What the task asks
Where does the string "ankle" appear in the records? Copy each line that holds it.

[Dataset entries]
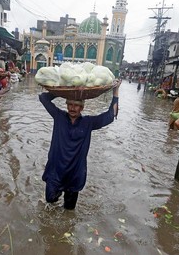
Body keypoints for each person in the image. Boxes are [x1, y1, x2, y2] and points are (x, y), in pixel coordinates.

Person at [38, 81, 121, 210]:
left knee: (69, 210)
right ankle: (58, 193)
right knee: (50, 200)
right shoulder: (58, 116)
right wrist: (64, 90)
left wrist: (115, 92)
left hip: (75, 172)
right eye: (69, 104)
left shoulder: (88, 123)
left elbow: (111, 115)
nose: (72, 108)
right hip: (56, 170)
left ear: (82, 108)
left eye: (76, 105)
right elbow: (43, 98)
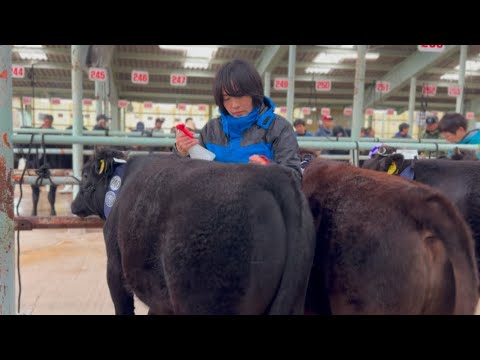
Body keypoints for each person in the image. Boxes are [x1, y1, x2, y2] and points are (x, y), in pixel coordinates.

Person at [174, 58, 302, 181]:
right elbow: (190, 173)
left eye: (240, 96)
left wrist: (269, 170)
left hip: (260, 201)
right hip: (215, 201)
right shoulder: (211, 129)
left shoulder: (278, 128)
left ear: (254, 92)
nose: (234, 105)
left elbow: (295, 177)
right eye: (227, 98)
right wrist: (183, 152)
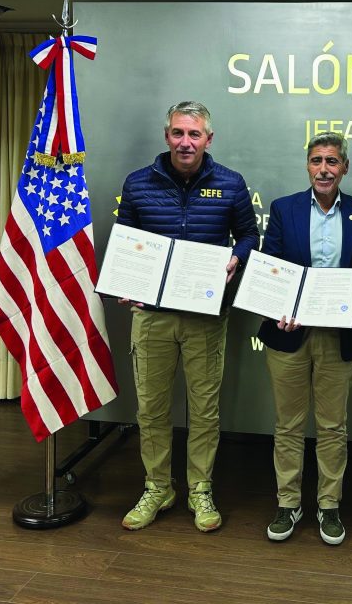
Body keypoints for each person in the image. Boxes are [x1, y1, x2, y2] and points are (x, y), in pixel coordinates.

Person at [116, 100, 259, 532]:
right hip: (154, 316)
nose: (185, 142)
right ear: (167, 137)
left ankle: (200, 488)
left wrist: (237, 258)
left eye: (194, 134)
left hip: (205, 316)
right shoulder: (138, 184)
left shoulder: (231, 184)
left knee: (204, 409)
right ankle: (158, 486)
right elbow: (126, 240)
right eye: (178, 133)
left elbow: (249, 234)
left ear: (208, 139)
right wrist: (127, 280)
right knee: (151, 409)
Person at [256, 132, 352, 545]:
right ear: (307, 165)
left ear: (344, 167)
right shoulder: (283, 209)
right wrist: (279, 307)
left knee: (332, 426)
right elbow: (271, 267)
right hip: (289, 334)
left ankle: (329, 507)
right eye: (316, 161)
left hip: (338, 335)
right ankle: (288, 504)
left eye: (331, 161)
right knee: (287, 426)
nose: (323, 169)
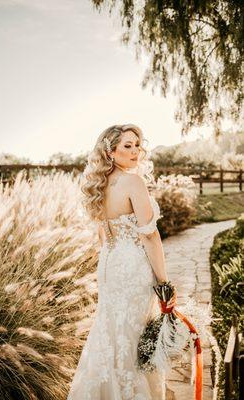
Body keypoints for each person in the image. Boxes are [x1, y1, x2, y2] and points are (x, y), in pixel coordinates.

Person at [67, 124, 177, 400]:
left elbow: (103, 235)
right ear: (110, 150)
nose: (134, 150)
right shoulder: (133, 182)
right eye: (127, 145)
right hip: (132, 266)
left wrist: (112, 259)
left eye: (137, 144)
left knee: (111, 329)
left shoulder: (99, 185)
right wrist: (164, 282)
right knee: (133, 332)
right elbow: (150, 236)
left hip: (110, 264)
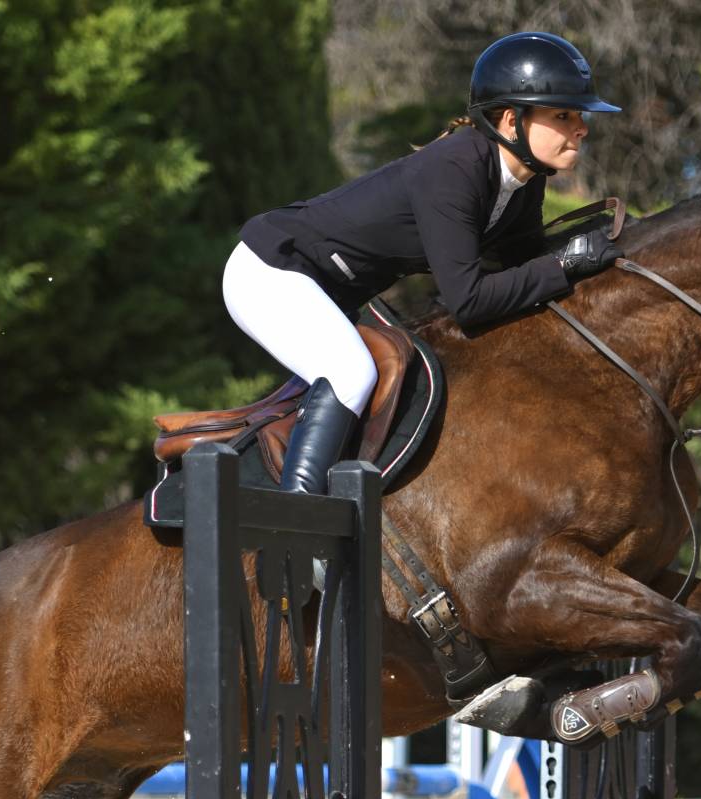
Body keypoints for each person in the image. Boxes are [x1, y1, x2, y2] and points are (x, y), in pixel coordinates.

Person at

Exercise answer
right ankle: (58, 193)
left ankle: (200, 488)
right ankle: (158, 486)
left ankle: (329, 507)
right ankle: (288, 504)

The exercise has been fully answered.